Development of Scaffolds with Adjusted Stiffness for Mimicking Disease-Related Alterations of Liver Rigidity

Drug metabolism in patients with liver disease can differ substantially from healthy subjects, and clinical evidence links these changes to increased liver stiffness in fibrosis/cirrhosis. This study developed scaffold-based 3D liver culture models that mimic the stiffness of healthy versus fibrotic/cirrhotic liver to better capture stiffness-dependent changes in hepatic cell behavior relevant to drug testing. The authors fabricated porous pHEMA/BAA cryogel scaffolds with gelatin/collagen additives and screened compositions for pore architecture, permeability, swelling/water uptake, and stiffness. Two scaffold prototypes were selected to approximate healthy-liver rigidity (≈2.9 ± 1.3 kPa) and fibrotic/cirrhotic-like rigidity (stiffer prototypes), then used to culture HepG2 cells.

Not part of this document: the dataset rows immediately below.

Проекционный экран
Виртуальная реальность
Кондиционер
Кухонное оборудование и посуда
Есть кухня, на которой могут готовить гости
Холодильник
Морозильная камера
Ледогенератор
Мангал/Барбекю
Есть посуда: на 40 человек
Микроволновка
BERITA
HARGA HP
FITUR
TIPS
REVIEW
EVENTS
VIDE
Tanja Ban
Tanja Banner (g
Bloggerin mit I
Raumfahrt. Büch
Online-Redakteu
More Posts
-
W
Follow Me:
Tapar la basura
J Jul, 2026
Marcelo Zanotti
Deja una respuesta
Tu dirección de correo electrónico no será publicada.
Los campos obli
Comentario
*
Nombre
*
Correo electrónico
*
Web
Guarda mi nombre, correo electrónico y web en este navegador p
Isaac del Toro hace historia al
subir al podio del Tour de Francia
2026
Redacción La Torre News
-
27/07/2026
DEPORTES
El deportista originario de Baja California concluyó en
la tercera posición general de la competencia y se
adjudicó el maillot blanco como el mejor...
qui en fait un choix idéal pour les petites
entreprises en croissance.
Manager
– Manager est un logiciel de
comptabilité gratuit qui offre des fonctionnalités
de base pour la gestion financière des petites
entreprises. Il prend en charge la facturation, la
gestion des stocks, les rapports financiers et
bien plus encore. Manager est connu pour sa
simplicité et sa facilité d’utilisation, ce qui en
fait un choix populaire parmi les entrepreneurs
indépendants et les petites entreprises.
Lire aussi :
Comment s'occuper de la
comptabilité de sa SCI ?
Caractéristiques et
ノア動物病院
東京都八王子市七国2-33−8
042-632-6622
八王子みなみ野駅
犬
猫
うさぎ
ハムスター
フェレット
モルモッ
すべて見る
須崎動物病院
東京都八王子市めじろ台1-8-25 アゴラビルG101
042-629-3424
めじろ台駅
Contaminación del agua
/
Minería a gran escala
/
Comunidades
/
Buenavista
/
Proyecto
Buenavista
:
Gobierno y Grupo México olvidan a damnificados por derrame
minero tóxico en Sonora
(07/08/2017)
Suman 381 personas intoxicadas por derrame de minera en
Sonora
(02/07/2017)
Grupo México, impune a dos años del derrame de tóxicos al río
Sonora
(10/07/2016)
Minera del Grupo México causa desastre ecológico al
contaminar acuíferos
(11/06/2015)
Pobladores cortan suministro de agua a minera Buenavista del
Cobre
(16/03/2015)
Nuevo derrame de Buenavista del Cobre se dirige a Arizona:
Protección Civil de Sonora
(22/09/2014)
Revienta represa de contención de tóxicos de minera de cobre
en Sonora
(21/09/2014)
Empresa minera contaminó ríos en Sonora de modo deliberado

Scaffold pre-incubation in FCS-containing medium strongly improved initial cell attachment, especially on the softer “healthy liver” scaffold, and SEM suggested surface deposits/agglomerates after pre-incubation contributed to improved adherence. Functionally, stiffness altered HepG2 metabolic enzyme activities: cells on softer scaffolds showed higher activity for key enzymes (including CYP3A4, CYP2C9, and UGT), while cells on the stiffer scaffold showed relatively higher CYP1A2 (and a trend toward higher GST). The work concludes that stiffness-tuned 3D scaffolds can model disease-related liver rigidity effects on drug metabolism and may improve prediction of drug behavior in fibrotic/cirrhotic livers compared with conventional 2D plastic culture.